> [INSTRUCTIONS TO FOLLOW]:
Return the whole listing, keeping every character the same.

> [SOURCE DATA]:
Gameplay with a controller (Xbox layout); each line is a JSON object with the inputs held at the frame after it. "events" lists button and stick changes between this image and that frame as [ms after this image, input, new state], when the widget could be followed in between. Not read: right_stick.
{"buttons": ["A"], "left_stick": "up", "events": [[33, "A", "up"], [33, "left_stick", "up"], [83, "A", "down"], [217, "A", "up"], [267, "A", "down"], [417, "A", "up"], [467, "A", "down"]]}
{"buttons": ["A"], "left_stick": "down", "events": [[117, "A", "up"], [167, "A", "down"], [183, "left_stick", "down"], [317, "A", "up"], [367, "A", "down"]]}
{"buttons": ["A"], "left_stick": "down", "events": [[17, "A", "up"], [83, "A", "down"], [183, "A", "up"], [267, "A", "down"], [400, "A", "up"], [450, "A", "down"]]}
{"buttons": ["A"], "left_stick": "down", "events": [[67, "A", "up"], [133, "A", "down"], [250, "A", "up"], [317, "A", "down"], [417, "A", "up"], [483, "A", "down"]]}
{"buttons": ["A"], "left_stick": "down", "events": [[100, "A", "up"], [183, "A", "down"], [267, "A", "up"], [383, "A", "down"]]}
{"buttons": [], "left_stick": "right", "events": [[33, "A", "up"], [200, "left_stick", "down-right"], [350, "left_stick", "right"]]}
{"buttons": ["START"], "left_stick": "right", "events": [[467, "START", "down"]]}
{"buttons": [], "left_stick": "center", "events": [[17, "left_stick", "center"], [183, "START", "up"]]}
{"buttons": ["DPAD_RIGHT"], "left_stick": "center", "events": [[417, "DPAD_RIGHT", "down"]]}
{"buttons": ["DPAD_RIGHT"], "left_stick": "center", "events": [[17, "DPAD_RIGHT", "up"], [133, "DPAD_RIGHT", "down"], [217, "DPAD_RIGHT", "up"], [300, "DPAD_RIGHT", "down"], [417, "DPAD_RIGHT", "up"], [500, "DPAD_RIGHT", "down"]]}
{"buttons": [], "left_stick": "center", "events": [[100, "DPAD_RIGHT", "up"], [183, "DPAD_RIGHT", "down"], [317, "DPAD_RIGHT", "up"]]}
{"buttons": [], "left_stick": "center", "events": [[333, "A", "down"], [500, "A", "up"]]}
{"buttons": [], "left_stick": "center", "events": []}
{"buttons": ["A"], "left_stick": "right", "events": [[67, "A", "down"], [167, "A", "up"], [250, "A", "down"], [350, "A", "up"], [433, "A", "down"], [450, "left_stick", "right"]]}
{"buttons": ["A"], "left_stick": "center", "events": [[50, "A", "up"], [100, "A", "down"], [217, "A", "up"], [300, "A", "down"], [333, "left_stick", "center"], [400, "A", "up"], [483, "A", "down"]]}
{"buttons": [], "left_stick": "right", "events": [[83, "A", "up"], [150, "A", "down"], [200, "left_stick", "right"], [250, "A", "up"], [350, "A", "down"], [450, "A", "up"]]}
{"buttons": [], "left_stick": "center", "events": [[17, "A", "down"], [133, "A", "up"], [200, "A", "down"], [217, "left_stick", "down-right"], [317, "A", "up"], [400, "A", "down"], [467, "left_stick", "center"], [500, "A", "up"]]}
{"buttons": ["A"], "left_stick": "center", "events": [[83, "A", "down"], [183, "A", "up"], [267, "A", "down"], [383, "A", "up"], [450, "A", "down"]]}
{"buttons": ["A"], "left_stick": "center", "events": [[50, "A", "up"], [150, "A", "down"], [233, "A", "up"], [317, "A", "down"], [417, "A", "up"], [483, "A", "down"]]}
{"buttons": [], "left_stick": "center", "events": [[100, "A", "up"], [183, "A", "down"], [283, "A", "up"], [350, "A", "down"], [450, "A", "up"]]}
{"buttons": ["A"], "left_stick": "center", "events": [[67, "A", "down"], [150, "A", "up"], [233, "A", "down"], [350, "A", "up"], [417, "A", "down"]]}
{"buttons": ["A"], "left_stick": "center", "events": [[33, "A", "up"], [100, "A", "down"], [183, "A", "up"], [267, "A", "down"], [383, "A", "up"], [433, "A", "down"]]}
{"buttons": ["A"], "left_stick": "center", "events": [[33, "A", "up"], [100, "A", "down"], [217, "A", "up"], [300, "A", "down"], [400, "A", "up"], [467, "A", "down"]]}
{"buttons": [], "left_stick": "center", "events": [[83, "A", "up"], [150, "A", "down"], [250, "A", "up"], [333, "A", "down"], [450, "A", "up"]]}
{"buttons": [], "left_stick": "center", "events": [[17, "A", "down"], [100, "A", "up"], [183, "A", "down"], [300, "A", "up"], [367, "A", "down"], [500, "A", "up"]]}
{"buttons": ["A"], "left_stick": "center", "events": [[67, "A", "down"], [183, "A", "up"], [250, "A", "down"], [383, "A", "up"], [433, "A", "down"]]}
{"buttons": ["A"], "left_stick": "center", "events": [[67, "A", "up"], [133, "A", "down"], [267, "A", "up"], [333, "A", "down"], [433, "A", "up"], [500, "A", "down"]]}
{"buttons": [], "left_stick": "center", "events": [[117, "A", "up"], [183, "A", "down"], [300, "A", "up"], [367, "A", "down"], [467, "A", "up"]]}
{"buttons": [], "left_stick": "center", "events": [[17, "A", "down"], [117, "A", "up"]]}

> [EXERCISE SOLUTION]:
Gameplay with a controller (Xbox layout); each line is a JSON object with the inputs held at the frame after it. "events" lists button and stick changes between this image and that frame as [ms after this image, input, new state], when the widget could be followed in between. Not read: right_stick.
{"buttons": ["A"], "left_stick": "up", "events": [[33, "A", "up"], [33, "left_stick", "up"], [83, "A", "down"], [217, "A", "up"], [267, "A", "down"], [417, "A", "up"], [467, "A", "down"]]}
{"buttons": ["A"], "left_stick": "down", "events": [[117, "A", "up"], [167, "A", "down"], [183, "left_stick", "down"], [317, "A", "up"], [367, "A", "down"]]}
{"buttons": ["A"], "left_stick": "down", "events": [[17, "A", "up"], [83, "A", "down"], [183, "A", "up"], [267, "A", "down"], [400, "A", "up"], [450, "A", "down"]]}
{"buttons": ["A"], "left_stick": "down", "events": [[67, "A", "up"], [133, "A", "down"], [250, "A", "up"], [317, "A", "down"], [417, "A", "up"], [483, "A", "down"]]}
{"buttons": ["A"], "left_stick": "down", "events": [[100, "A", "up"], [183, "A", "down"], [267, "A", "up"], [383, "A", "down"]]}
{"buttons": [], "left_stick": "right", "events": [[33, "A", "up"], [200, "left_stick", "down-right"], [350, "left_stick", "right"]]}
{"buttons": ["START"], "left_stick": "right", "events": [[467, "START", "down"]]}
{"buttons": [], "left_stick": "center", "events": [[17, "left_stick", "center"], [183, "START", "up"]]}
{"buttons": ["DPAD_RIGHT"], "left_stick": "center", "events": [[417, "DPAD_RIGHT", "down"]]}
{"buttons": ["DPAD_RIGHT"], "left_stick": "center", "events": [[17, "DPAD_RIGHT", "up"], [133, "DPAD_RIGHT", "down"], [217, "DPAD_RIGHT", "up"], [300, "DPAD_RIGHT", "down"], [417, "DPAD_RIGHT", "up"], [500, "DPAD_RIGHT", "down"]]}
{"buttons": [], "left_stick": "center", "events": [[100, "DPAD_RIGHT", "up"], [183, "DPAD_RIGHT", "down"], [317, "DPAD_RIGHT", "up"]]}
{"buttons": [], "left_stick": "center", "events": [[333, "A", "down"], [500, "A", "up"]]}
{"buttons": [], "left_stick": "center", "events": []}
{"buttons": ["A"], "left_stick": "right", "events": [[67, "A", "down"], [167, "A", "up"], [250, "A", "down"], [350, "A", "up"], [433, "A", "down"], [450, "left_stick", "right"]]}
{"buttons": ["A"], "left_stick": "center", "events": [[50, "A", "up"], [100, "A", "down"], [217, "A", "up"], [300, "A", "down"], [333, "left_stick", "center"], [400, "A", "up"], [483, "A", "down"]]}
{"buttons": [], "left_stick": "right", "events": [[83, "A", "up"], [150, "A", "down"], [200, "left_stick", "right"], [250, "A", "up"], [350, "A", "down"], [450, "A", "up"]]}
{"buttons": [], "left_stick": "center", "events": [[17, "A", "down"], [133, "A", "up"], [200, "A", "down"], [217, "left_stick", "down-right"], [317, "A", "up"], [400, "A", "down"], [467, "left_stick", "center"], [500, "A", "up"]]}
{"buttons": ["A"], "left_stick": "center", "events": [[83, "A", "down"], [183, "A", "up"], [267, "A", "down"], [383, "A", "up"], [450, "A", "down"]]}
{"buttons": ["A"], "left_stick": "center", "events": [[50, "A", "up"], [150, "A", "down"], [233, "A", "up"], [317, "A", "down"], [417, "A", "up"], [483, "A", "down"]]}
{"buttons": [], "left_stick": "center", "events": [[100, "A", "up"], [183, "A", "down"], [283, "A", "up"], [350, "A", "down"], [450, "A", "up"]]}
{"buttons": ["A"], "left_stick": "center", "events": [[67, "A", "down"], [150, "A", "up"], [233, "A", "down"], [350, "A", "up"], [417, "A", "down"]]}
{"buttons": ["A"], "left_stick": "center", "events": [[33, "A", "up"], [100, "A", "down"], [183, "A", "up"], [267, "A", "down"], [383, "A", "up"], [433, "A", "down"]]}
{"buttons": ["A"], "left_stick": "center", "events": [[33, "A", "up"], [100, "A", "down"], [217, "A", "up"], [300, "A", "down"], [400, "A", "up"], [467, "A", "down"]]}
{"buttons": [], "left_stick": "center", "events": [[83, "A", "up"], [150, "A", "down"], [250, "A", "up"], [333, "A", "down"], [450, "A", "up"]]}
{"buttons": [], "left_stick": "center", "events": [[17, "A", "down"], [100, "A", "up"], [183, "A", "down"], [300, "A", "up"], [367, "A", "down"], [500, "A", "up"]]}
{"buttons": ["A"], "left_stick": "center", "events": [[67, "A", "down"], [183, "A", "up"], [250, "A", "down"], [383, "A", "up"], [433, "A", "down"]]}
{"buttons": ["A"], "left_stick": "center", "events": [[67, "A", "up"], [133, "A", "down"], [267, "A", "up"], [333, "A", "down"], [433, "A", "up"], [500, "A", "down"]]}
{"buttons": [], "left_stick": "center", "events": [[117, "A", "up"], [183, "A", "down"], [300, "A", "up"], [367, "A", "down"], [467, "A", "up"]]}
{"buttons": [], "left_stick": "center", "events": [[17, "A", "down"], [117, "A", "up"]]}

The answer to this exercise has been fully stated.